START Text provided

By Allison Jonergin
When I begin to feel a bit better – yes, even chronically ill people are allowed to have good days – there is a lot of catching up to do. Sometimes it feels I have just enough time to come up for air before being washed down again.
Even when I’m feeling my best, the majority of my time is spent resting at home, sitting at appointments, standing in line at the pharmacy, and taking medicine.
I wish my schedule could be freed to do fun things, and I’d settle for being able to do productive things like housework. But if I push myself beyond my limits, even on good days, my symptoms will surge and I’ll suffer a setback.
It takes a great deal of work to tend to my basic needs. In fact, if I don’t care for myself adequately, I’m stripped of my ability to even perceive small joys around me. Feeling exhausted, in pain, and impatient can turn into a vicious cycle wherein I take in only the negative and thus have only negativity to offer.

END Text provided

§ **Work instruction**: In the essay on chronic illness, substitute "laundry" for "housework" and give the passage that begins with "I wish my schedule" and stops after "negativity to offer.".

START Information

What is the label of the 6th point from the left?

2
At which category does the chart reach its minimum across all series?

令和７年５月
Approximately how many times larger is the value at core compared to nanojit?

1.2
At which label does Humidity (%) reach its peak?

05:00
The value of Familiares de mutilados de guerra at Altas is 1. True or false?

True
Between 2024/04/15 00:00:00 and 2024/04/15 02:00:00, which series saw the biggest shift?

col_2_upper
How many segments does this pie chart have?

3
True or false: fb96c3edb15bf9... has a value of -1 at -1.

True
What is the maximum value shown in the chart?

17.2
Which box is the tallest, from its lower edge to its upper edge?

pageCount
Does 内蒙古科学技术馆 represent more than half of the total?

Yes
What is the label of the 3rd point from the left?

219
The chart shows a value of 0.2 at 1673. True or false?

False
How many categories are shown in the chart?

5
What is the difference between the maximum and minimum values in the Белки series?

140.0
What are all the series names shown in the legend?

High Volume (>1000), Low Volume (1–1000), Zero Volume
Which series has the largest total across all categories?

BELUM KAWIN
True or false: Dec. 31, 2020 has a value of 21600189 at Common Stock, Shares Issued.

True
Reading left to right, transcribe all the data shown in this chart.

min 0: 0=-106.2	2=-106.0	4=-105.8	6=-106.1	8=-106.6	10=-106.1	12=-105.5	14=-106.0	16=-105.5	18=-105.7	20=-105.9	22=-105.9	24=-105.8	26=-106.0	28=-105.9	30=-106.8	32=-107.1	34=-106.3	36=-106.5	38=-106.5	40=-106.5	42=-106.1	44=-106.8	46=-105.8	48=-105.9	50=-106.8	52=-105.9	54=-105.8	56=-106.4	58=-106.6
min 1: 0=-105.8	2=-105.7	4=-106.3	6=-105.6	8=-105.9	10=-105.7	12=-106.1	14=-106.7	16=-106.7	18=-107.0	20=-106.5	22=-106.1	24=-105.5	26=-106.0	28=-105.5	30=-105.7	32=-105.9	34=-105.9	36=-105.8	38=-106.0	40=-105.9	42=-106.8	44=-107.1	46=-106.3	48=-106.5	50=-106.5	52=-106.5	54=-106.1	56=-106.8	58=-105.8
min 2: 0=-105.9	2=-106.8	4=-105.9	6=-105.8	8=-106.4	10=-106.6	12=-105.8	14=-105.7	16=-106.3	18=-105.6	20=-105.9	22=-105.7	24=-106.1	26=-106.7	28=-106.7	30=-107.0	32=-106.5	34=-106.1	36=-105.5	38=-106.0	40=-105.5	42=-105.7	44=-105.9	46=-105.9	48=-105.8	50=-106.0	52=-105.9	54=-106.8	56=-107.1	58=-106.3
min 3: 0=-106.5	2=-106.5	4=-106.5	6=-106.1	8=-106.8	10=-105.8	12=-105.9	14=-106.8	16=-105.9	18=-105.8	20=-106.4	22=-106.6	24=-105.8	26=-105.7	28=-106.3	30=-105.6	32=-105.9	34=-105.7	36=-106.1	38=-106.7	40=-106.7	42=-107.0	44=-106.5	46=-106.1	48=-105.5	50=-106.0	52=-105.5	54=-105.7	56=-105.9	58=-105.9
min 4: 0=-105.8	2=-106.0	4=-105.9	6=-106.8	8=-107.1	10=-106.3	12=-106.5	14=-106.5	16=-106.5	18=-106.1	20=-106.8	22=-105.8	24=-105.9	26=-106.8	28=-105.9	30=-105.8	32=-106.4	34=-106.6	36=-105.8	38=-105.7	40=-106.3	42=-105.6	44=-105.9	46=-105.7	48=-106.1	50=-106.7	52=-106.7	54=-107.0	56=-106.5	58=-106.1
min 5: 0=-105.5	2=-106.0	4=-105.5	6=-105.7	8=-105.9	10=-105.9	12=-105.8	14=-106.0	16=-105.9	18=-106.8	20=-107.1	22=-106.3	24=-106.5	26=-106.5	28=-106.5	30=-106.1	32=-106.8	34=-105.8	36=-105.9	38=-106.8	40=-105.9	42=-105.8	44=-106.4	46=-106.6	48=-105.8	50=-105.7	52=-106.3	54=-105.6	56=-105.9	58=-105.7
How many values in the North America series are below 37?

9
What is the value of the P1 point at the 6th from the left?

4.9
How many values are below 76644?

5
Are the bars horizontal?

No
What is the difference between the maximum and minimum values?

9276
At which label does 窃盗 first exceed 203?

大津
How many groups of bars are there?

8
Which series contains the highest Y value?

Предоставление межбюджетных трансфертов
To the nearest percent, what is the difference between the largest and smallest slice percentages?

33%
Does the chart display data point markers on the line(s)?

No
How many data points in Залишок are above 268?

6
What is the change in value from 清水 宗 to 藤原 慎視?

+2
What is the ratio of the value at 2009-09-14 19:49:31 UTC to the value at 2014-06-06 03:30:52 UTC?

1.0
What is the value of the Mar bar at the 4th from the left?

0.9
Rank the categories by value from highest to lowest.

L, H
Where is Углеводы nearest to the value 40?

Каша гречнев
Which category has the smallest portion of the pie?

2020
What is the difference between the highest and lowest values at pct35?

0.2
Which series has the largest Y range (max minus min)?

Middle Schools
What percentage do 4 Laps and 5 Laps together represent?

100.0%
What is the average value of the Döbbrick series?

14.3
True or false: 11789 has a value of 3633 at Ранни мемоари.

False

END Information

§ **Task answer**:
I wish my schedule could be freed to do fun things, and I’d settle for being able to do productive things like laundry. But if I push myself beyond my limits, even on good days, my symptoms will surge and I’ll suffer a setback.
It takes a great deal of work to tend to my basic needs. In fact, if I don’t care for myself adequately, I’m stripped of my ability to even perceive small joys around me. Feeling exhausted, in pain, and impatient can turn into a vicious cycle wherein I take in only the negative and thus have only negativity to offer.